> MATERIAL TO PROCESS:
+---+

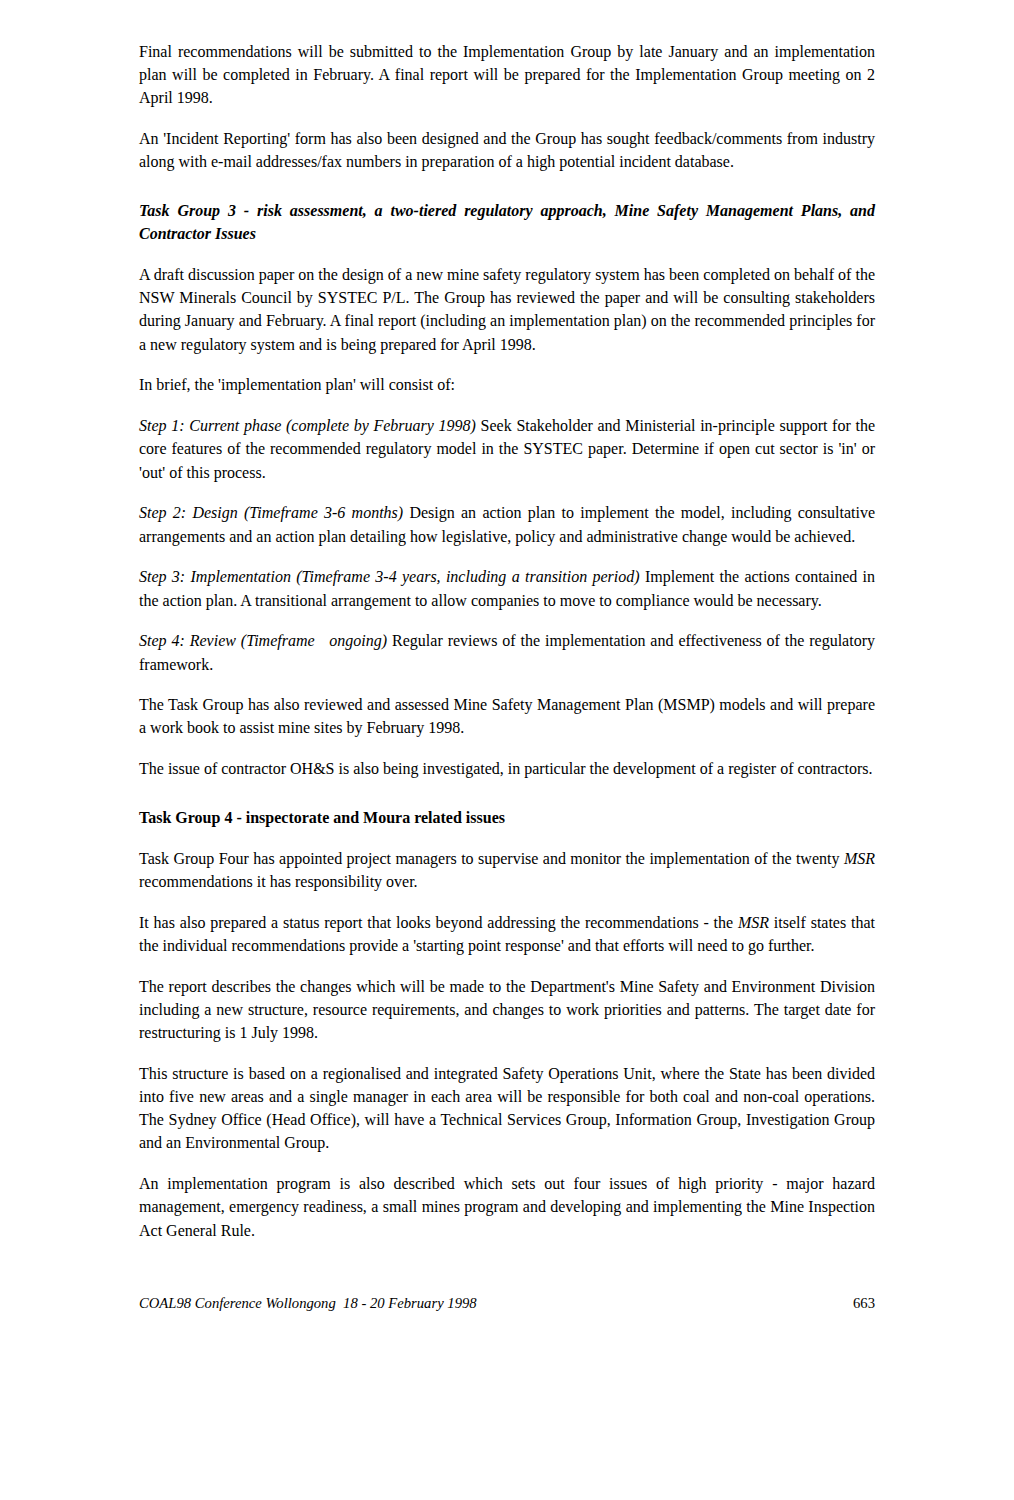Final recommendations will be submitted to the Implementation Group by late January and an implementation plan will be completed in February. A final report will be prepared for the Implementation Group meeting on 2 April 1998.
An 'Incident Reporting' form has also been designed and the Group has sought feedback/comments from industry along with e-mail addresses/fax numbers in preparation of a high potential incident database.
Task Group 3 - risk assessment, a two-tiered regulatory approach, Mine Safety Management Plans, and Contractor Issues
A draft discussion paper on the design of a new mine safety regulatory system has been completed on behalf of the NSW Minerals Council by SYSTEC P/L. The Group has reviewed the paper and will be consulting stakeholders during January and February. A final report (including an implementation plan) on the recommended principles for a new regulatory system and is being prepared for April 1998.
In brief, the 'implementation plan' will consist of:
Step 1: Current phase (complete by February 1998) Seek Stakeholder and Ministerial in-principle support for the core features of the recommended regulatory model in the SYSTEC paper. Determine if open cut sector is 'in' or 'out' of this process.
Step 2: Design (Timeframe 3-6 months) Design an action plan to implement the model, including consultative arrangements and an action plan detailing how legislative, policy and administrative change would be achieved.
Step 3: Implementation (Timeframe 3-4 years, including a transition period) Implement the actions contained in the action plan. A transitional arrangement to allow companies to move to compliance would be necessary.
Step 4: Review (Timeframe ongoing) Regular reviews of the implementation and effectiveness of the regulatory framework.
The Task Group has also reviewed and assessed Mine Safety Management Plan (MSMP) models and will prepare a work book to assist mine sites by February 1998.
The issue of contractor OH&S is also being investigated, in particular the development of a register of contractors.
Task Group 4 - inspectorate and Moura related issues
Task Group Four has appointed project managers to supervise and monitor the implementation of the twenty MSR recommendations it has responsibility over.
It has also prepared a status report that looks beyond addressing the recommendations - the MSR itself states that the individual recommendations provide a 'starting point response' and that efforts will need to go further.
The report describes the changes which will be made to the Department's Mine Safety and Environment Division including a new structure, resource requirements, and changes to work priorities and patterns. The target date for restructuring is 1 July 1998.
This structure is based on a regionalised and integrated Safety Operations Unit, where the State has been divided into five new areas and a single manager in each area will be responsible for both coal and non-coal operations. The Sydney Office (Head Office), will have a Technical Services Group, Information Group, Investigation Group and an Environmental Group.
An implementation program is also described which sets out four issues of high priority - major hazard management, emergency readiness, a small mines program and developing and implementing the Mine Inspection Act General Rule.
COAL98 Conference Wollongong 18 - 20 February 1998 663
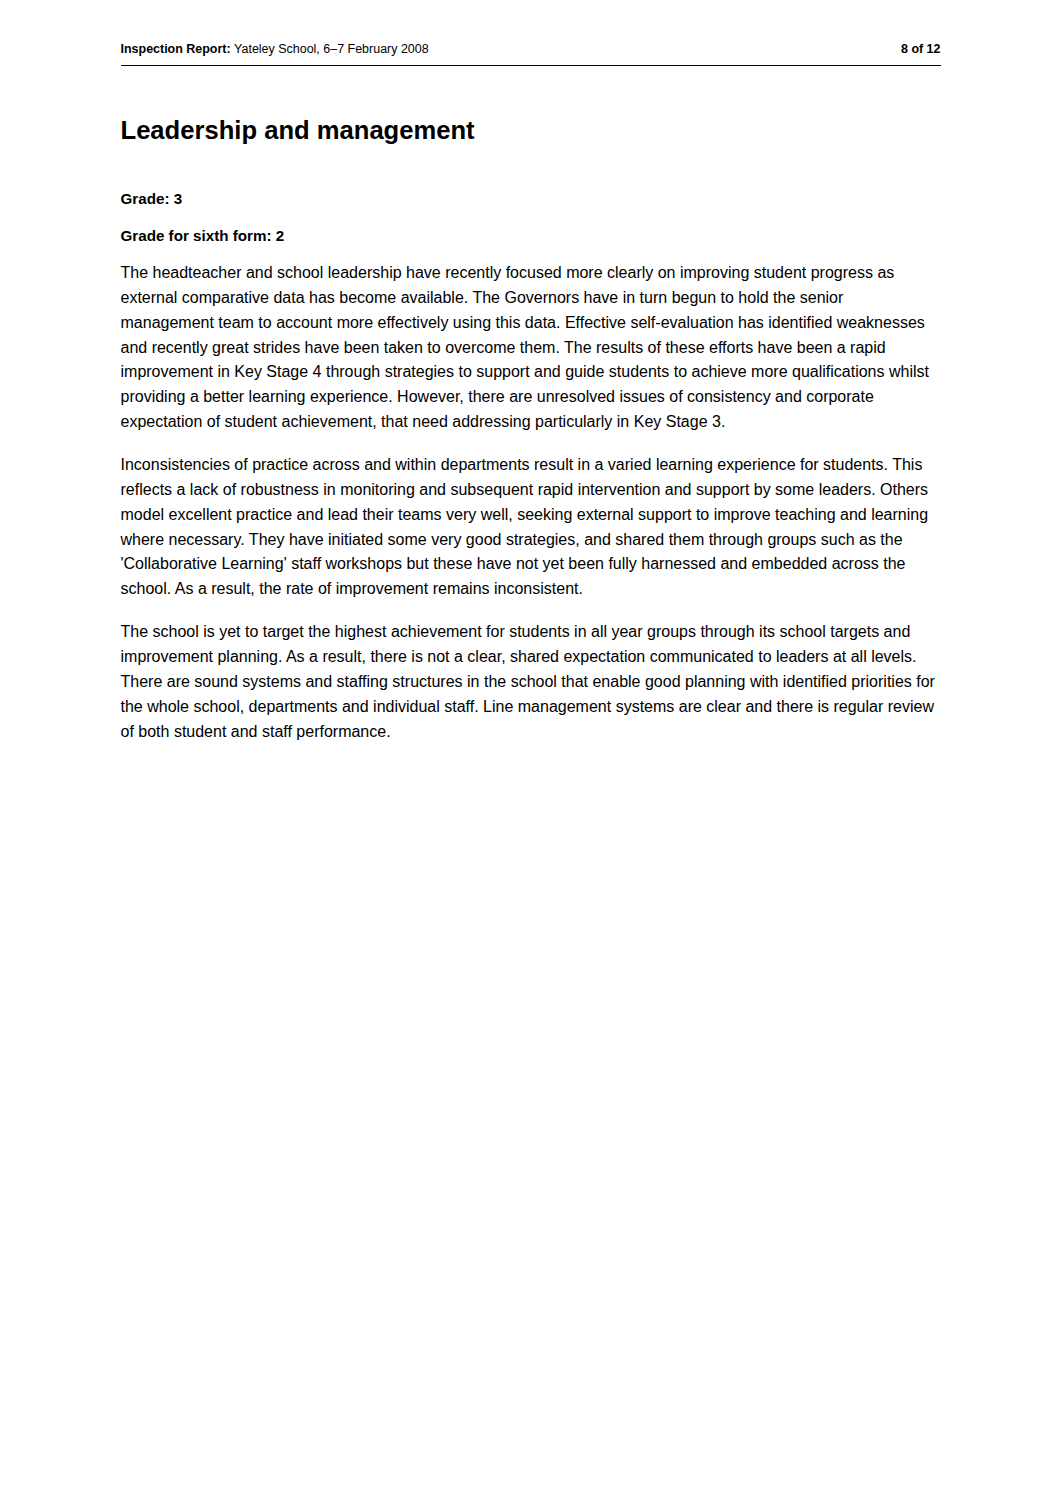Inspection Report: Yateley School, 6–7 February 2008 8 of 12
Leadership and management
Grade: 3
Grade for sixth form: 2
The headteacher and school leadership have recently focused more clearly on improving student progress as external comparative data has become available. The Governors have in turn begun to hold the senior management team to account more effectively using this data. Effective self-evaluation has identified weaknesses and recently great strides have been taken to overcome them. The results of these efforts have been a rapid improvement in Key Stage 4 through strategies to support and guide students to achieve more qualifications whilst providing a better learning experience. However, there are unresolved issues of consistency and corporate expectation of student achievement, that need addressing particularly in Key Stage 3.
Inconsistencies of practice across and within departments result in a varied learning experience for students. This reflects a lack of robustness in monitoring and subsequent rapid intervention and support by some leaders. Others model excellent practice and lead their teams very well, seeking external support to improve teaching and learning where necessary. They have initiated some very good strategies, and shared them through groups such as the 'Collaborative Learning' staff workshops but these have not yet been fully harnessed and embedded across the school. As a result, the rate of improvement remains inconsistent.
The school is yet to target the highest achievement for students in all year groups through its school targets and improvement planning. As a result, there is not a clear, shared expectation communicated to leaders at all levels. There are sound systems and staffing structures in the school that enable good planning with identified priorities for the whole school, departments and individual staff. Line management systems are clear and there is regular review of both student and staff performance.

+---+

> TASK TO CARRY OUT: Pull every line containing "that" out of the material and copy it.

> ANSWER BELOW:
It has also prepared a status report that looks beyond addressing the recommendations - the MSR itself states that the individual recommendations provide a 'starting point response' and that efforts will need to go further.
The headteacher and school leadership have recently focused more clearly on improving student progress as external comparative data has become available. The Governors have in turn begun to hold the senior management team to account more effectively using this data. Effective self-evaluation has identified weaknesses and recently great strides have been taken to overcome them. The results of these efforts have been a rapid improvement in Key Stage 4 through strategies to support and guide students to achieve more qualifications whilst providing a better learning experience. However, there are unresolved issues of consistency and corporate expectation of student achievement, that need addressing particularly in Key Stage 3.
The school is yet to target the highest achievement for students in all year groups through its school targets and improvement planning. As a result, there is not a clear, shared expectation communicated to leaders at all levels. There are sound systems and staffing structures in the school that enable good planning with identified priorities for the whole school, departments and individual staff. Line management systems are clear and there is regular review of both student and staff performance.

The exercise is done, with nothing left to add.